In the 1890s, passenger ship traffic between New York City and London was frequent, quick, popular, and affordable. Approximately half a dozen ships left every week during the fall of 1894, transporting thousands of passengers with the most diverse backgrounds and incomes. The vast majority went in “steerage,” which was the cheapest way to travel, and which accommodated surprising numbers of laborers, workers, and others on the lower rungs of the economic and social ladders. International travel was also much simpler then than it is today: one bought a ticket and went. Americans did not even need a passport to leave the country.

Frederick left New York in the fall of that year, apparently on October 9, aboard the SS Lahn of the North German Lloyd shipping line. Its ultimate destination was Bremen in northern Germany, but on the way it was scheduled to call at Southampton, a major port on the south coast of England that was a popular entry point for Americans. The Lahn docked on October 16, after an uneventful seven-day crossing. Direct trains from Southampton to Waterloo Station in central London took two to three hours.

Some of the novelty of arriving in London would have been mitigated for Frederick by the changes he had already experienced in the United States. In fact, the contrast between the Hopson Bayou neighborhood and Chicago was in many ways far greater than that between the two greatest English-speaking cities in the world—New York and London.

But in another and more important way, the change between the United States and England was like climbing out of a ship’s dark cargo hold onto a top deck bathed in brilliant sunshine. “Negro,” “colored,” and “black” did not mean in England what they did in the United States. In London, for the first time in his life, Frederick experienced what most of his brethren back home would never know—being viewed by whites with curiosity, interest, even affection.
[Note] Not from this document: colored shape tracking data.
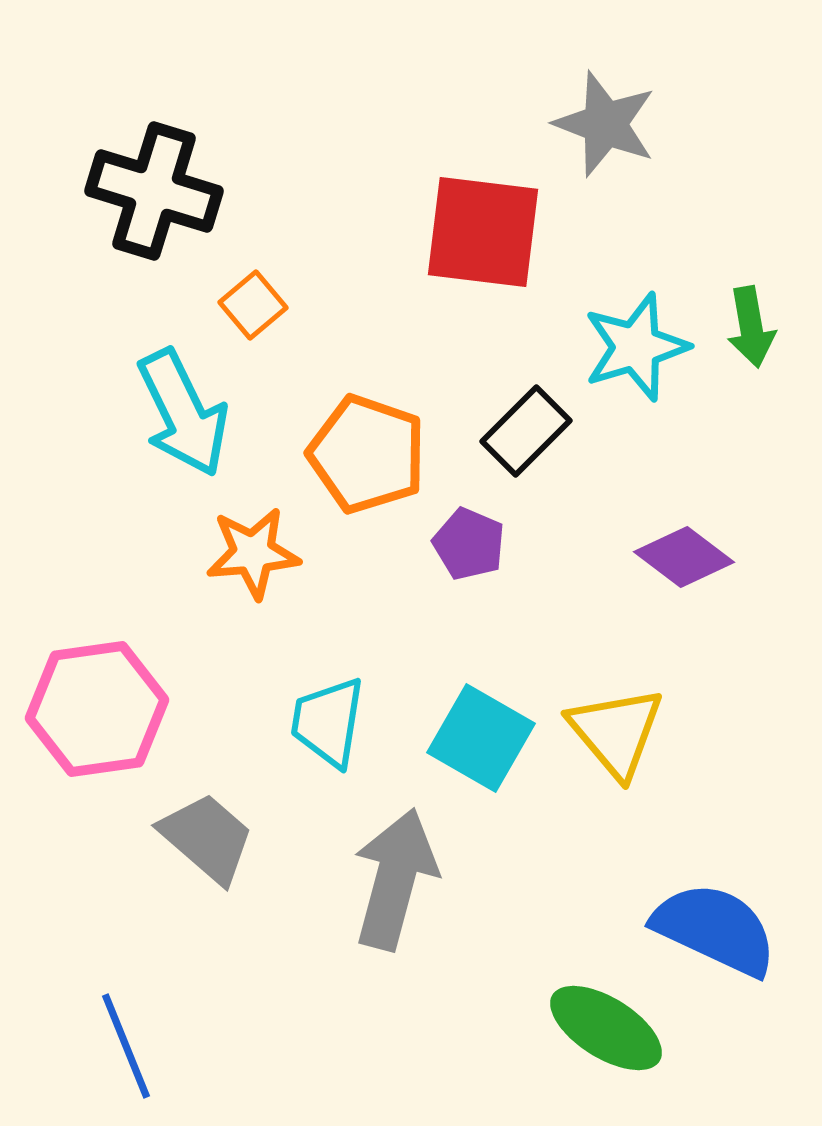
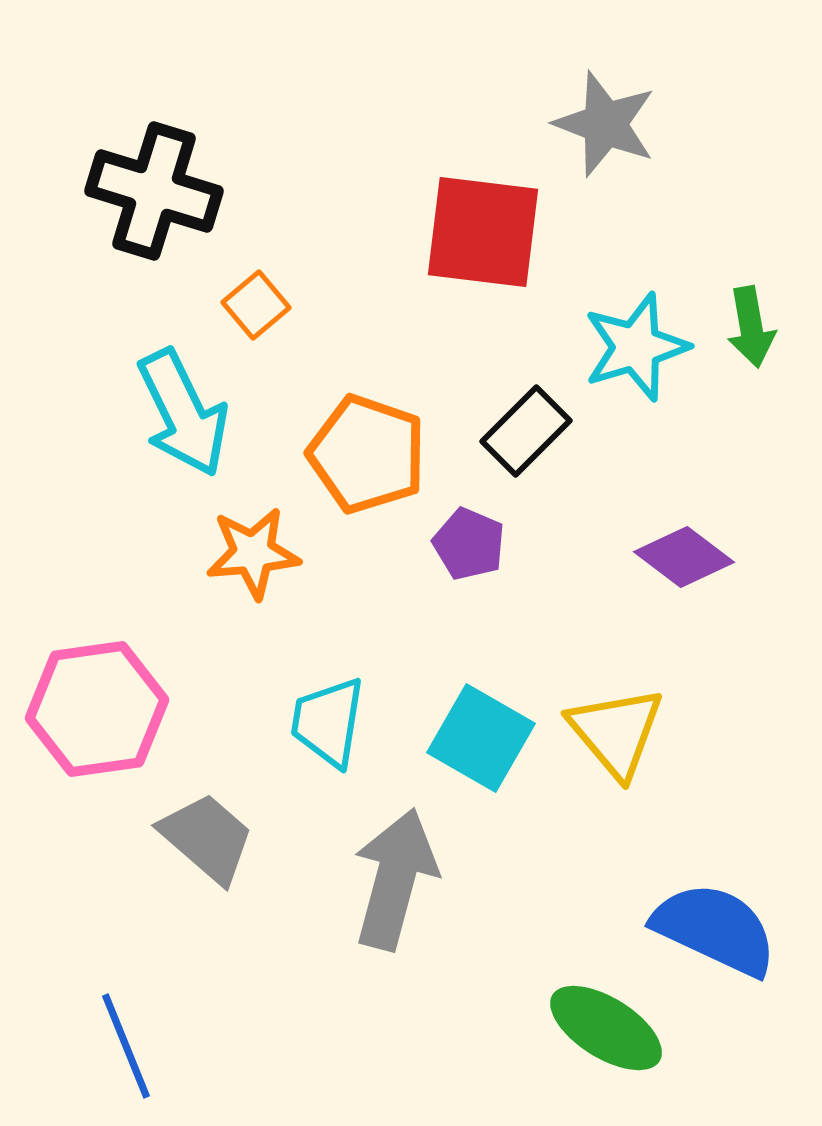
orange square: moved 3 px right
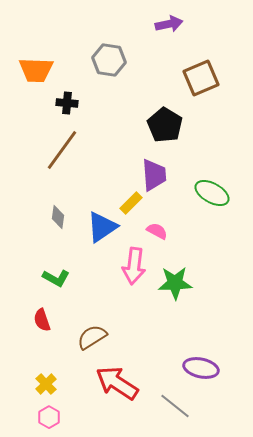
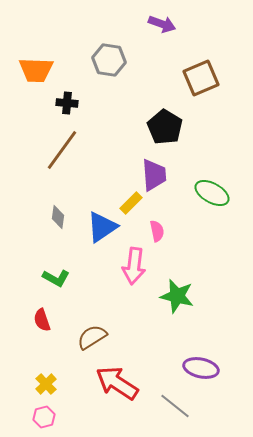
purple arrow: moved 7 px left; rotated 32 degrees clockwise
black pentagon: moved 2 px down
pink semicircle: rotated 50 degrees clockwise
green star: moved 2 px right, 13 px down; rotated 16 degrees clockwise
pink hexagon: moved 5 px left; rotated 15 degrees clockwise
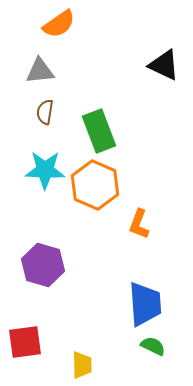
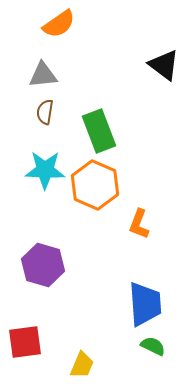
black triangle: rotated 12 degrees clockwise
gray triangle: moved 3 px right, 4 px down
yellow trapezoid: rotated 24 degrees clockwise
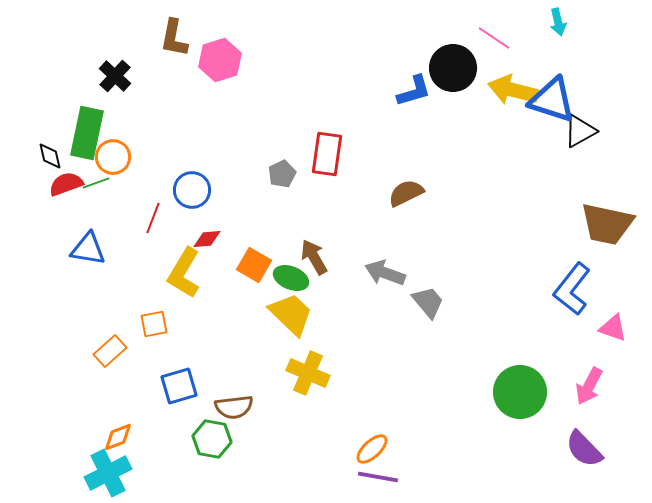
It was not that Victorian England was a color-blind sanctuary. For generations, the British Empire had subjugated and exploited entire civilizations in South Asia, Africa, and many other places around the world. In the United Kingdom itself, unabashed racism was directed against the Irish, the Jews, and others. But because there were very few blacks in England at this time, and even fewer American “negroes,” the attitude toward people like Frederick was surprisingly accepting—“surprisingly” especially from the point of view of Americans who happened to be visiting the British Isles.

The seeming contradictions of British snobbery dismayed one American visitor, who noted that in the great university towns of England, one could see “negroes” at college balls waltzing with aristocratic young women and ladies of high position, all of whom would have considered it grossly inappropriate even to acknowledge a familiar tradesman in the street. Another American was shocked by the sight of “two coal-black negroes and two white women” in a fashionable London restaurant. “My first impulse was to instantly depart,” the American admitted, “for such a sight in the United States would surely not have been possible.” But in the end there was little he could do except acknowledge ruefully, “In London a negro can go into the finest restaurants and be served just like a white man.”